Task directions: Take the lines below between the one holding "- Add vertex" and the one holding "- Update refinement", inclusive, and copy them exactly. Add nothing.

Data records:
=-=-=-=-=

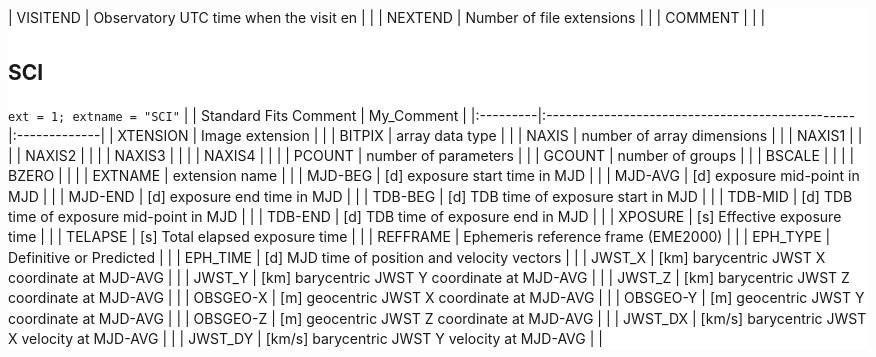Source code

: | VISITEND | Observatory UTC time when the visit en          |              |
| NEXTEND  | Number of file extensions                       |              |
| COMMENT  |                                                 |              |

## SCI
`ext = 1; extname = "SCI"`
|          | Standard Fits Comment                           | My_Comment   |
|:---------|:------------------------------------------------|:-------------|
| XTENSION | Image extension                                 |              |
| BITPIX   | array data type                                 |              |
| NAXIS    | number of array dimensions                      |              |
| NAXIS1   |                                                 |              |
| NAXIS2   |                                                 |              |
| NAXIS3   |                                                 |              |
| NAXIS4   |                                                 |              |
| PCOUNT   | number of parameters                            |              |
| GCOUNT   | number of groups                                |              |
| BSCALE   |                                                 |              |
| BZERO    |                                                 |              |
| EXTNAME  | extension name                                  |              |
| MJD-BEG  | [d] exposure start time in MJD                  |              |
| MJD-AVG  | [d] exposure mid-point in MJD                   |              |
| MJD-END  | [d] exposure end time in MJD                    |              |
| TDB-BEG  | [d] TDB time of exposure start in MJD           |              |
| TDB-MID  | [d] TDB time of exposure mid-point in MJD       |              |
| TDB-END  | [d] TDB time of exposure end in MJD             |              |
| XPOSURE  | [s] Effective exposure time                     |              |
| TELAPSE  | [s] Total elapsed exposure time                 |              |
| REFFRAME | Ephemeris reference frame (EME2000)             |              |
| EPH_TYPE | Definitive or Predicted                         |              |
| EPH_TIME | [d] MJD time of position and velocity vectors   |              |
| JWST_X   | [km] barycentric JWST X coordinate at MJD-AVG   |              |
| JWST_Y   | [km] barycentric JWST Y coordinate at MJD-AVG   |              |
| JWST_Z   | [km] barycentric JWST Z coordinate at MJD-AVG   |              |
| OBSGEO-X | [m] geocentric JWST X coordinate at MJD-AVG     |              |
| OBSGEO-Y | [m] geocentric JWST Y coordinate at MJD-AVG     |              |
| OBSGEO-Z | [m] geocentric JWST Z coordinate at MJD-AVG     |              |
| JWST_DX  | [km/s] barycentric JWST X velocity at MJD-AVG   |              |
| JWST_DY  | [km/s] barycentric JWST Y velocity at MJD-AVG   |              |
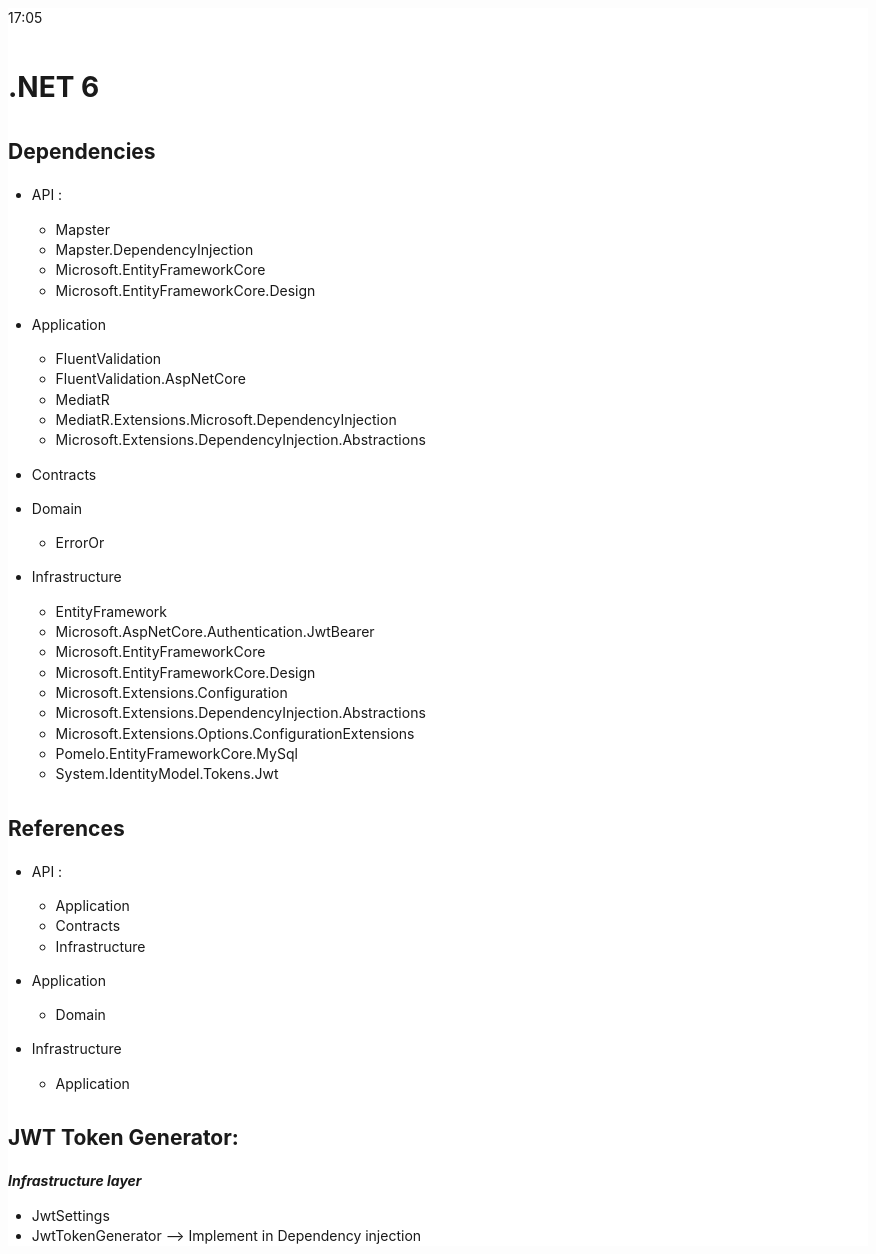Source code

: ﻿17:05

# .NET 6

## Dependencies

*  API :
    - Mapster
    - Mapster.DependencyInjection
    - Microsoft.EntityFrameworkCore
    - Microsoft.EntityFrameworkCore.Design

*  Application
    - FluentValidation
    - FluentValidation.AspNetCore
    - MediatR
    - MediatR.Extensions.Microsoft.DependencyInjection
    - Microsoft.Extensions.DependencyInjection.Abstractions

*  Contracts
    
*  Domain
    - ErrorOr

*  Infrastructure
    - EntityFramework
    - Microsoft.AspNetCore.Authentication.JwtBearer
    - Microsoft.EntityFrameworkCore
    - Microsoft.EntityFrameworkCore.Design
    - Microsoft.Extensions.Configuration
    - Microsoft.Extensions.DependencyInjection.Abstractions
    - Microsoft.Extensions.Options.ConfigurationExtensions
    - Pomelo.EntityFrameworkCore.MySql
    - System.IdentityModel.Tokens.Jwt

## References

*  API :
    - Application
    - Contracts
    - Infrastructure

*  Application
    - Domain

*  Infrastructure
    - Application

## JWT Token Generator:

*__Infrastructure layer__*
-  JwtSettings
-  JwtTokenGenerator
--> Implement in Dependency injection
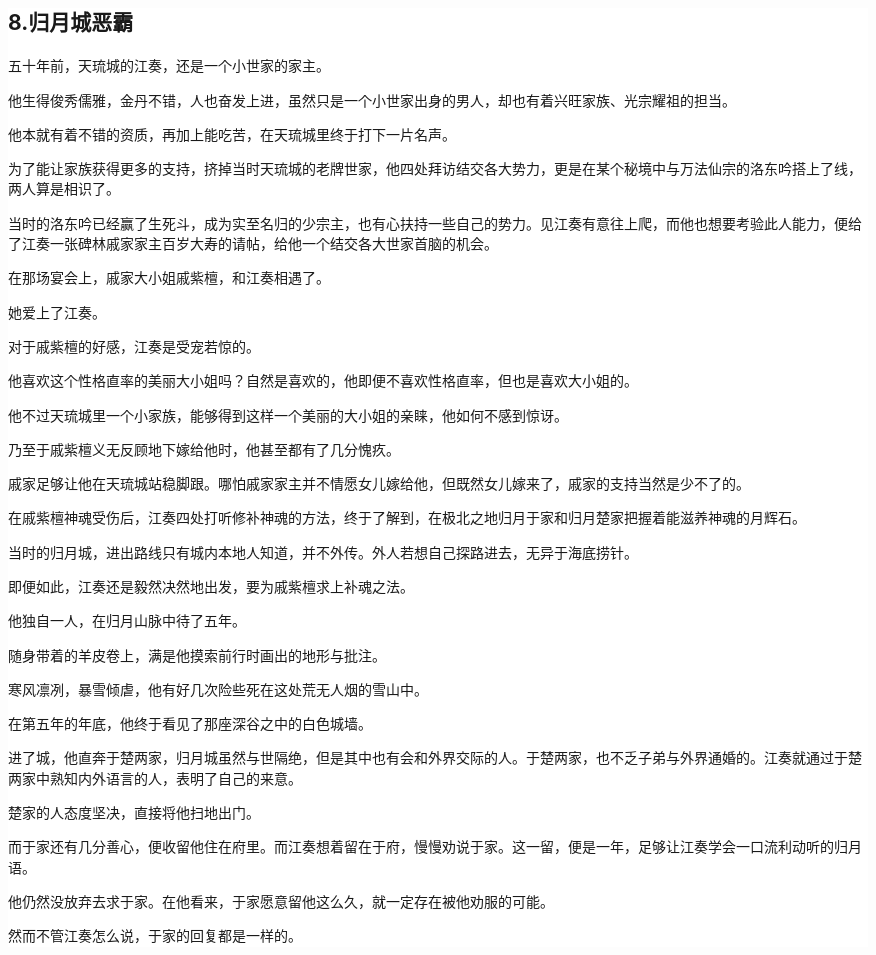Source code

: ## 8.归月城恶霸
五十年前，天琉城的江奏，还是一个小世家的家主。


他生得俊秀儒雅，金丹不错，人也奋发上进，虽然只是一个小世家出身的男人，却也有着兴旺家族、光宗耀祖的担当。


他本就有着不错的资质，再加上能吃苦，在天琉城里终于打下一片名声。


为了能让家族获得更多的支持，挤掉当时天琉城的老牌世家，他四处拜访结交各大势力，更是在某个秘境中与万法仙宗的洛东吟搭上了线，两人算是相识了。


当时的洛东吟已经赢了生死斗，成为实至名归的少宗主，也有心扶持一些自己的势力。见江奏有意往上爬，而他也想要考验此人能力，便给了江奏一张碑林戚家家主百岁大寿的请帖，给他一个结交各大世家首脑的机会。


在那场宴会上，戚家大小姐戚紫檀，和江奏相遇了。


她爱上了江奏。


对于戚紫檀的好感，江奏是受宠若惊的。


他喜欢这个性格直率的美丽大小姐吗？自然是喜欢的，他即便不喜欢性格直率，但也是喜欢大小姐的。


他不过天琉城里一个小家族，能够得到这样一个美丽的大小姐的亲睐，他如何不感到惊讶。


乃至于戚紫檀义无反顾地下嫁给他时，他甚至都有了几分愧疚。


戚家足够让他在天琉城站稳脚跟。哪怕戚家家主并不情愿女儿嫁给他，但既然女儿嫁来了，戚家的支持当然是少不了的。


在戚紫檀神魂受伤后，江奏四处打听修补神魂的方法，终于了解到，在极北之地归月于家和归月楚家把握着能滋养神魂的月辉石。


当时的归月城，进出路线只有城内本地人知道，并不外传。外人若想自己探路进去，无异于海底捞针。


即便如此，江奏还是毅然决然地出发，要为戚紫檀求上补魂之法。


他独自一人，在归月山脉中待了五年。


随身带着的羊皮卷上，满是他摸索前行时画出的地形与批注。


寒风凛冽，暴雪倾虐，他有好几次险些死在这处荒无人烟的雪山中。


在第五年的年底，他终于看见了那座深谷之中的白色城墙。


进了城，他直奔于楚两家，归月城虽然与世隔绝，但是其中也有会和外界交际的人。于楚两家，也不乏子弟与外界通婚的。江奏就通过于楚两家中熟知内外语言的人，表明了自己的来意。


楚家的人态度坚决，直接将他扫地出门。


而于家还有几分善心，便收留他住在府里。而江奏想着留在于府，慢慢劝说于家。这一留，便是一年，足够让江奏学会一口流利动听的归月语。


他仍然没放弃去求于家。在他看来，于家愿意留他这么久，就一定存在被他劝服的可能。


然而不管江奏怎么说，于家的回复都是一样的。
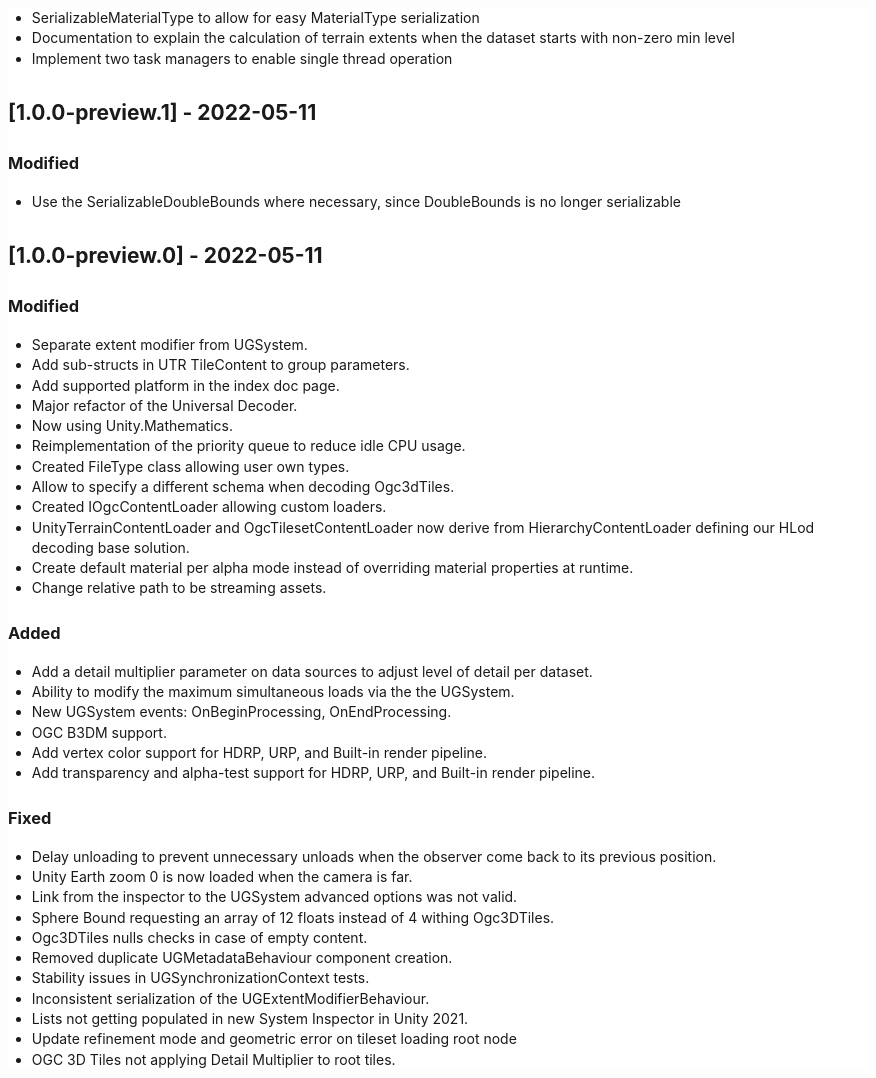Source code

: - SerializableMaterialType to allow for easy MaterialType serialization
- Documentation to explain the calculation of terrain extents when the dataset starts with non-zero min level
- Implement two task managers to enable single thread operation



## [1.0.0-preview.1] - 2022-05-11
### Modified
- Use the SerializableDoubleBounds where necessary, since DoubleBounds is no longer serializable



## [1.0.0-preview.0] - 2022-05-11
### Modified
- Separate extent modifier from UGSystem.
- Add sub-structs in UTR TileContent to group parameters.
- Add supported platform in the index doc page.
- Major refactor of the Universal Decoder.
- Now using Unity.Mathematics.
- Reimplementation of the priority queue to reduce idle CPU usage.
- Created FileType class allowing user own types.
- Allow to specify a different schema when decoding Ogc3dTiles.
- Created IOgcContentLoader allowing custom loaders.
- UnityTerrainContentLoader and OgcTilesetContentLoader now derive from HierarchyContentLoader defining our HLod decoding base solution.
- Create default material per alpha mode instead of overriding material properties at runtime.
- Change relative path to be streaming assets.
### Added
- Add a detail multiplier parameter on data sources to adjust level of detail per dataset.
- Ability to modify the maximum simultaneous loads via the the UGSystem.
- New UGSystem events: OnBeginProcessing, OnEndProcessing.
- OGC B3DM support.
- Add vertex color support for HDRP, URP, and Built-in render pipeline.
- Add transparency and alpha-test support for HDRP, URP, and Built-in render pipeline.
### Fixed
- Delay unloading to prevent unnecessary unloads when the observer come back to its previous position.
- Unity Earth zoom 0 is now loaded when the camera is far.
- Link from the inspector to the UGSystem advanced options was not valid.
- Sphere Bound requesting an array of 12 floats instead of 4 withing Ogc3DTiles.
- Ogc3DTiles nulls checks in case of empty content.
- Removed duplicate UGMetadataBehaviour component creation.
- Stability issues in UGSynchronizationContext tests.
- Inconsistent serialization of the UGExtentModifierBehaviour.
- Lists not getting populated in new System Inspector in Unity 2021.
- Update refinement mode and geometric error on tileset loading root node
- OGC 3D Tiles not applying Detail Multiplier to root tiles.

=-=-=-=-=

Answer to this exercise:
- Add vertex color support for HDRP, URP, and Built-in render pipeline.
- Add transparency and alpha-test support for HDRP, URP, and Built-in render pipeline.
### Fixed
- Delay unloading to prevent unnecessary unloads when the observer come back to its previous position.
- Unity Earth zoom 0 is now loaded when the camera is far.
- Link from the inspector to the UGSystem advanced options was not valid.
- Sphere Bound requesting an array of 12 floats instead of 4 withing Ogc3DTiles.
- Ogc3DTiles nulls checks in case of empty content.
- Removed duplicate UGMetadataBehaviour component creation.
- Stability issues in UGSynchronizationContext tests.
- Inconsistent serialization of the UGExtentModifierBehaviour.
- Lists not getting populated in new System Inspector in Unity 2021.
- Update refinement mode and geometric error on tileset loading root node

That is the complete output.